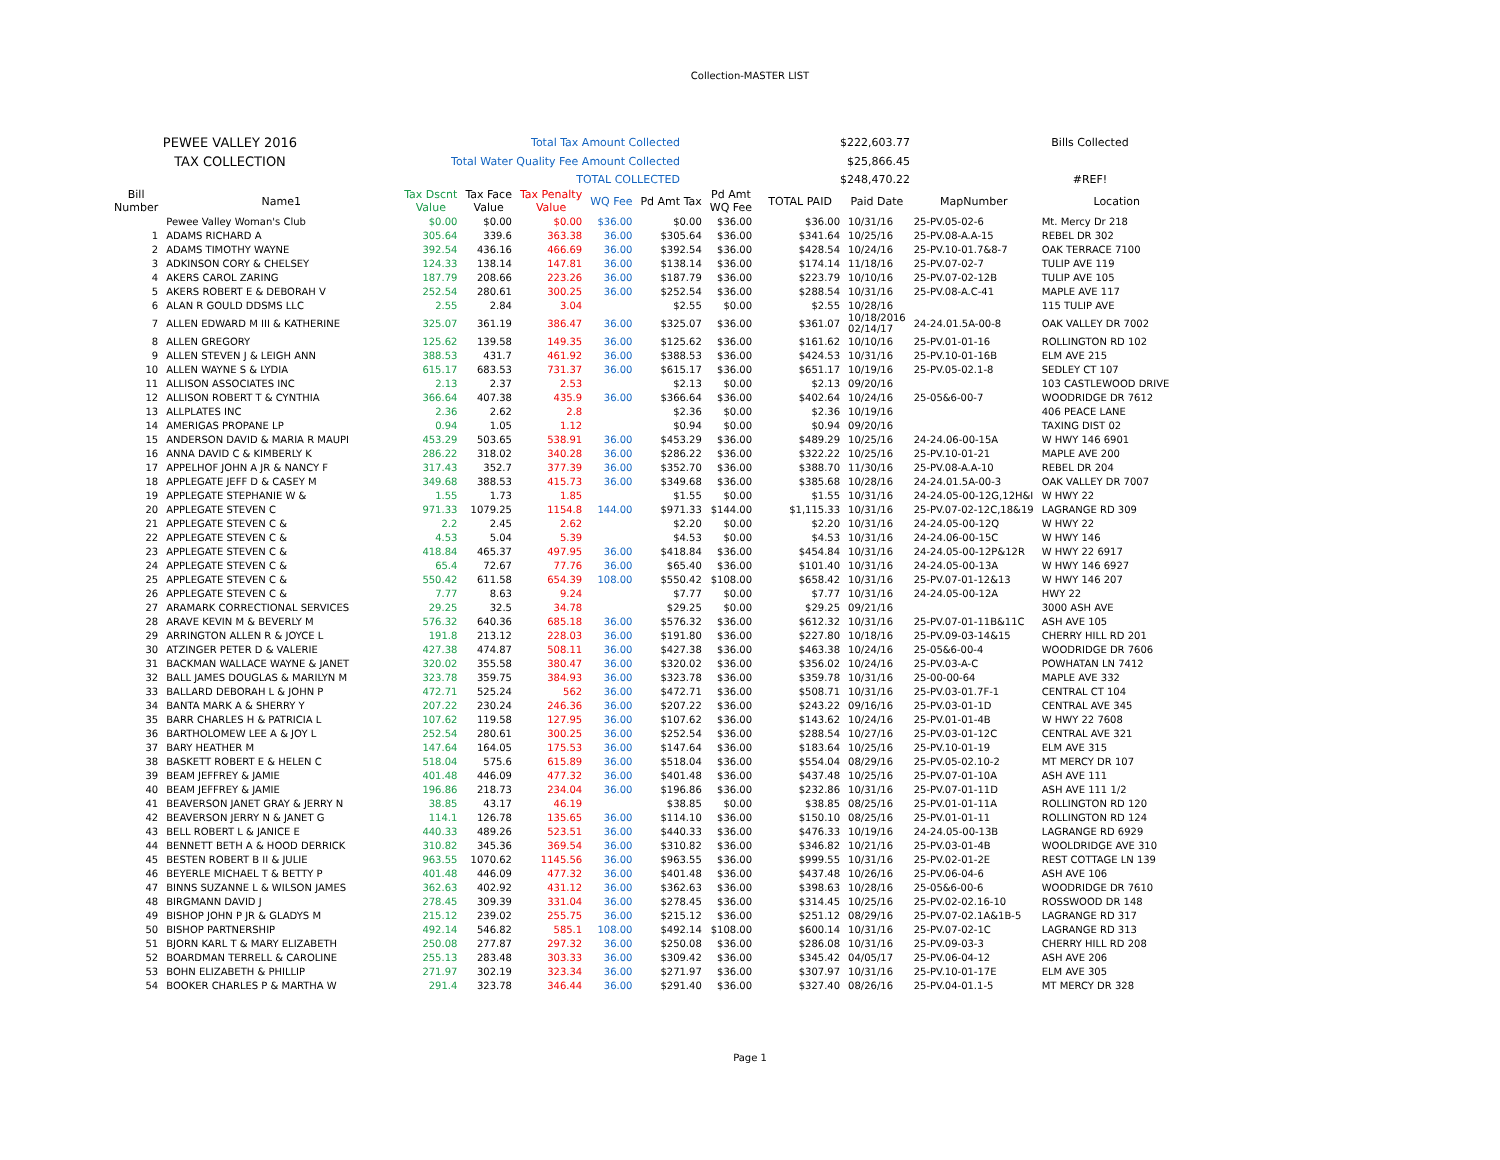Collection-MASTER LIST
| PEWEE VALLEY 2016 | Total Tax Amount Collected | $222,603.77 | Bills Collected |
| TAX COLLECTION | Total Water Quality Fee Amount Collected | $25,866.45 | |
| | TOTAL COLLECTED | $248,470.22 | #REF! |
| Bill Number | Name1 | Tax Dscnt Value | Tax Face Value | Tax Penalty Value | WQ Fee | Pd Amt Tax | Pd Amt WQ Fee | TOTAL PAID | Paid Date | MapNumber | Location |
| --- | --- | --- | --- | --- | --- | --- | --- | --- | --- | --- | --- |
| | Pewee Valley Woman's Club | $0.00 | $0.00 | $0.00 | $36.00 | $0.00 | $36.00 | $36.00 | 10/31/16 | 25-PV.05-02-6 | Mt. Mercy Dr 218 |
| 1 | ADAMS RICHARD A | 305.64 | 339.6 | 363.38 | 36.00 | $305.64 | $36.00 | $341.64 | 10/25/16 | 25-PV.08-A.A-15 | REBEL DR 302 |
| 2 | ADAMS TIMOTHY WAYNE | 392.54 | 436.16 | 466.69 | 36.00 | $392.54 | $36.00 | $428.54 | 10/24/16 | 25-PV.10-01.7&8-7 | OAK TERRACE 7100 |
| 3 | ADKINSON CORY & CHELSEY | 124.33 | 138.14 | 147.81 | 36.00 | $138.14 | $36.00 | $174.14 | 11/18/16 | 25-PV.07-02-7 | TULIP AVE 119 |
| 4 | AKERS CAROL ZARING | 187.79 | 208.66 | 223.26 | 36.00 | $187.79 | $36.00 | $223.79 | 10/10/16 | 25-PV.07-02-12B | TULIP AVE 105 |
| 5 | AKERS ROBERT E & DEBORAH V | 252.54 | 280.61 | 300.25 | 36.00 | $252.54 | $36.00 | $288.54 | 10/31/16 | 25-PV.08-A.C-41 | MAPLE AVE 117 |
| 6 | ALAN R GOULD DDSMS LLC | 2.55 | 2.84 | 3.04 | | $2.55 | $0.00 | $2.55 | 10/28/16 | | 115 TULIP AVE |
| 7 | ALLEN EDWARD M III & KATHERINE | 325.07 | 361.19 | 386.47 | 36.00 | $325.07 | $36.00 | $361.07 | 10/18/2016 02/14/17 | 24-24.01.5A-00-8 | OAK VALLEY DR 7002 |
| 8 | ALLEN GREGORY | 125.62 | 139.58 | 149.35 | 36.00 | $125.62 | $36.00 | $161.62 | 10/10/16 | 25-PV.01-01-16 | ROLLINGTON RD 102 |
| 9 | ALLEN STEVEN J & LEIGH ANN | 388.53 | 431.7 | 461.92 | 36.00 | $388.53 | $36.00 | $424.53 | 10/31/16 | 25-PV.10-01-16B | ELM AVE 215 |
| 10 | ALLEN WAYNE S & LYDIA | 615.17 | 683.53 | 731.37 | 36.00 | $615.17 | $36.00 | $651.17 | 10/19/16 | 25-PV.05-02.1-8 | SEDLEY CT 107 |
| 11 | ALLISON ASSOCIATES INC | 2.13 | 2.37 | 2.53 | | $2.13 | $0.00 | $2.13 | 09/20/16 | | 103 CASTLEWOOD DRIVE |
| 12 | ALLISON ROBERT T & CYNTHIA | 366.64 | 407.38 | 435.9 | 36.00 | $366.64 | $36.00 | $402.64 | 10/24/16 | 25-05&6-00-7 | WOODRIDGE DR 7612 |
| 13 | ALLPLATES INC | 2.36 | 2.62 | 2.8 | | $2.36 | $0.00 | $2.36 | 10/19/16 | | 406 PEACE LANE |
| 14 | AMERIGAS PROPANE LP | 0.94 | 1.05 | 1.12 | | $0.94 | $0.00 | $0.94 | 09/20/16 | | TAXING DIST 02 |
| 15 | ANDERSON DAVID & MARIA R MAUPI | 453.29 | 503.65 | 538.91 | 36.00 | $453.29 | $36.00 | $489.29 | 10/25/16 | 24-24.06-00-15A | W HWY 146 6901 |
| 16 | ANNA DAVID C & KIMBERLY K | 286.22 | 318.02 | 340.28 | 36.00 | $286.22 | $36.00 | $322.22 | 10/25/16 | 25-PV.10-01-21 | MAPLE AVE 200 |
| 17 | APPELHOF JOHN A JR & NANCY F | 317.43 | 352.7 | 377.39 | 36.00 | $352.70 | $36.00 | $388.70 | 11/30/16 | 25-PV.08-A.A-10 | REBEL DR 204 |
| 18 | APPLEGATE JEFF D & CASEY M | 349.68 | 388.53 | 415.73 | 36.00 | $349.68 | $36.00 | $385.68 | 10/28/16 | 24-24.01.5A-00-3 | OAK VALLEY DR 7007 |
| 19 | APPLEGATE STEPHANIE W & | 1.55 | 1.73 | 1.85 | | $1.55 | $0.00 | $1.55 | 10/31/16 | 24-24.05-00-12G,12H&I | W HWY 22 |
| 20 | APPLEGATE STEVEN C | 971.33 | 1079.25 | 1154.8 | 144.00 | $971.33 | $144.00 | $1,115.33 | 10/31/16 | 25-PV.07-02-12C,18&19 | LAGRANGE RD 309 |
| 21 | APPLEGATE STEVEN C & | 2.2 | 2.45 | 2.62 | | $2.20 | $0.00 | $2.20 | 10/31/16 | 24-24.05-00-12Q | W HWY 22 |
| 22 | APPLEGATE STEVEN C & | 4.53 | 5.04 | 5.39 | | $4.53 | $0.00 | $4.53 | 10/31/16 | 24-24.06-00-15C | W HWY 146 |
| 23 | APPLEGATE STEVEN C & | 418.84 | 465.37 | 497.95 | 36.00 | $418.84 | $36.00 | $454.84 | 10/31/16 | 24-24.05-00-12P&12R | W HWY 22 6917 |
| 24 | APPLEGATE STEVEN C & | 65.4 | 72.67 | 77.76 | 36.00 | $65.40 | $36.00 | $101.40 | 10/31/16 | 24-24.05-00-13A | W HWY 146 6927 |
| 25 | APPLEGATE STEVEN C & | 550.42 | 611.58 | 654.39 | 108.00 | $550.42 | $108.00 | $658.42 | 10/31/16 | 25-PV.07-01-12&13 | W HWY 146 207 |
| 26 | APPLEGATE STEVEN C & | 7.77 | 8.63 | 9.24 | | $7.77 | $0.00 | $7.77 | 10/31/16 | 24-24.05-00-12A | HWY 22 |
| 27 | ARAMARK CORRECTIONAL SERVICES | 29.25 | 32.5 | 34.78 | | $29.25 | $0.00 | $29.25 | 09/21/16 | | 3000 ASH AVE |
| 28 | ARAVE KEVIN M & BEVERLY M | 576.32 | 640.36 | 685.18 | 36.00 | $576.32 | $36.00 | $612.32 | 10/31/16 | 25-PV.07-01-11B&11C | ASH AVE 105 |
| 29 | ARRINGTON ALLEN R & JOYCE L | 191.8 | 213.12 | 228.03 | 36.00 | $191.80 | $36.00 | $227.80 | 10/18/16 | 25-PV.09-03-14&15 | CHERRY HILL RD 201 |
| 30 | ATZINGER PETER D & VALERIE | 427.38 | 474.87 | 508.11 | 36.00 | $427.38 | $36.00 | $463.38 | 10/24/16 | 25-05&6-00-4 | WOODRIDGE DR 7606 |
| 31 | BACKMAN WALLACE WAYNE & JANET | 320.02 | 355.58 | 380.47 | 36.00 | $320.02 | $36.00 | $356.02 | 10/24/16 | 25-PV.03-A-C | POWHATAN LN 7412 |
| 32 | BALL JAMES DOUGLAS & MARILYN M | 323.78 | 359.75 | 384.93 | 36.00 | $323.78 | $36.00 | $359.78 | 10/31/16 | 25-00-00-64 | MAPLE AVE 332 |
| 33 | BALLARD DEBORAH L & JOHN P | 472.71 | 525.24 | 562 | 36.00 | $472.71 | $36.00 | $508.71 | 10/31/16 | 25-PV.03-01.7F-1 | CENTRAL CT 104 |
| 34 | BANTA MARK A & SHERRY Y | 207.22 | 230.24 | 246.36 | 36.00 | $207.22 | $36.00 | $243.22 | 09/16/16 | 25-PV.03-01-1D | CENTRAL AVE 345 |
| 35 | BARR CHARLES H & PATRICIA L | 107.62 | 119.58 | 127.95 | 36.00 | $107.62 | $36.00 | $143.62 | 10/24/16 | 25-PV.01-01-4B | W HWY 22 7608 |
| 36 | BARTHOLOMEW LEE A & JOY L | 252.54 | 280.61 | 300.25 | 36.00 | $252.54 | $36.00 | $288.54 | 10/27/16 | 25-PV.03-01-12C | CENTRAL AVE 321 |
| 37 | BARY HEATHER M | 147.64 | 164.05 | 175.53 | 36.00 | $147.64 | $36.00 | $183.64 | 10/25/16 | 25-PV.10-01-19 | ELM AVE 315 |
| 38 | BASKETT ROBERT E & HELEN C | 518.04 | 575.6 | 615.89 | 36.00 | $518.04 | $36.00 | $554.04 | 08/29/16 | 25-PV.05-02.10-2 | MT MERCY DR 107 |
| 39 | BEAM JEFFREY & JAMIE | 401.48 | 446.09 | 477.32 | 36.00 | $401.48 | $36.00 | $437.48 | 10/25/16 | 25-PV.07-01-10A | ASH AVE 111 |
| 40 | BEAM JEFFREY & JAMIE | 196.86 | 218.73 | 234.04 | 36.00 | $196.86 | $36.00 | $232.86 | 10/31/16 | 25-PV.07-01-11D | ASH AVE 111 1/2 |
| 41 | BEAVERSON JANET GRAY & JERRY N | 38.85 | 43.17 | 46.19 | | $38.85 | $0.00 | $38.85 | 08/25/16 | 25-PV.01-01-11A | ROLLINGTON RD 120 |
| 42 | BEAVERSON JERRY N & JANET G | 114.1 | 126.78 | 135.65 | 36.00 | $114.10 | $36.00 | $150.10 | 08/25/16 | 25-PV.01-01-11 | ROLLINGTON RD 124 |
| 43 | BELL ROBERT L & JANICE E | 440.33 | 489.26 | 523.51 | 36.00 | $440.33 | $36.00 | $476.33 | 10/19/16 | 24-24.05-00-13B | LAGRANGE RD 6929 |
| 44 | BENNETT BETH A & HOOD DERRICK | 310.82 | 345.36 | 369.54 | 36.00 | $310.82 | $36.00 | $346.82 | 10/21/16 | 25-PV.03-01-4B | WOOLDRIDGE AVE 310 |
| 45 | BESTEN ROBERT B II & JULIE | 963.55 | 1070.62 | 1145.56 | 36.00 | $963.55 | $36.00 | $999.55 | 10/31/16 | 25-PV.02-01-2E | REST COTTAGE LN 139 |
| 46 | BEYERLE MICHAEL T & BETTY P | 401.48 | 446.09 | 477.32 | 36.00 | $401.48 | $36.00 | $437.48 | 10/26/16 | 25-PV.06-04-6 | ASH AVE 106 |
| 47 | BINNS SUZANNE L & WILSON JAMES | 362.63 | 402.92 | 431.12 | 36.00 | $362.63 | $36.00 | $398.63 | 10/28/16 | 25-05&6-00-6 | WOODRIDGE DR 7610 |
| 48 | BIRGMANN DAVID J | 278.45 | 309.39 | 331.04 | 36.00 | $278.45 | $36.00 | $314.45 | 10/25/16 | 25-PV.02-02.16-10 | ROSSWOOD DR 148 |
| 49 | BISHOP JOHN P JR & GLADYS M | 215.12 | 239.02 | 255.75 | 36.00 | $215.12 | $36.00 | $251.12 | 08/29/16 | 25-PV.07-02.1A&1B-5 | LAGRANGE RD 317 |
| 50 | BISHOP PARTNERSHIP | 492.14 | 546.82 | 585.1 | 108.00 | $492.14 | $108.00 | $600.14 | 10/31/16 | 25-PV.07-02-1C | LAGRANGE RD 313 |
| 51 | BJORN KARL T & MARY ELIZABETH | 250.08 | 277.87 | 297.32 | 36.00 | $250.08 | $36.00 | $286.08 | 10/31/16 | 25-PV.09-03-3 | CHERRY HILL RD 208 |
| 52 | BOARDMAN TERRELL & CAROLINE | 255.13 | 283.48 | 303.33 | 36.00 | $309.42 | $36.00 | $345.42 | 04/05/17 | 25-PV.06-04-12 | ASH AVE 206 |
| 53 | BOHN ELIZABETH & PHILLIP | 271.97 | 302.19 | 323.34 | 36.00 | $271.97 | $36.00 | $307.97 | 10/31/16 | 25-PV.10-01-17E | ELM AVE 305 |
| 54 | BOOKER CHARLES P & MARTHA W | 291.4 | 323.78 | 346.44 | 36.00 | $291.40 | $36.00 | $327.40 | 08/26/16 | 25-PV.04-01.1-5 | MT MERCY DR 328 |
Page 1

• [WHAT THIS TASK INVOLVES]
Your answer should consist only of the lines above between the line holding "ASH AVE 106 |" and the line holding "LAGRANGE RD 317 |", inclusive, each transcribed exactly.

• [RESULT OF THIS TASK]
| 46 | BEYERLE MICHAEL T & BETTY P | 401.48 | 446.09 | 477.32 | 36.00 | $401.48 | $36.00 | $437.48 | 10/26/16 | 25-PV.06-04-6 | ASH AVE 106 |
| 47 | BINNS SUZANNE L & WILSON JAMES | 362.63 | 402.92 | 431.12 | 36.00 | $362.63 | $36.00 | $398.63 | 10/28/16 | 25-05&6-00-6 | WOODRIDGE DR 7610 |
| 48 | BIRGMANN DAVID J | 278.45 | 309.39 | 331.04 | 36.00 | $278.45 | $36.00 | $314.45 | 10/25/16 | 25-PV.02-02.16-10 | ROSSWOOD DR 148 |
| 49 | BISHOP JOHN P JR & GLADYS M | 215.12 | 239.02 | 255.75 | 36.00 | $215.12 | $36.00 | $251.12 | 08/29/16 | 25-PV.07-02.1A&1B-5 | LAGRANGE RD 317 |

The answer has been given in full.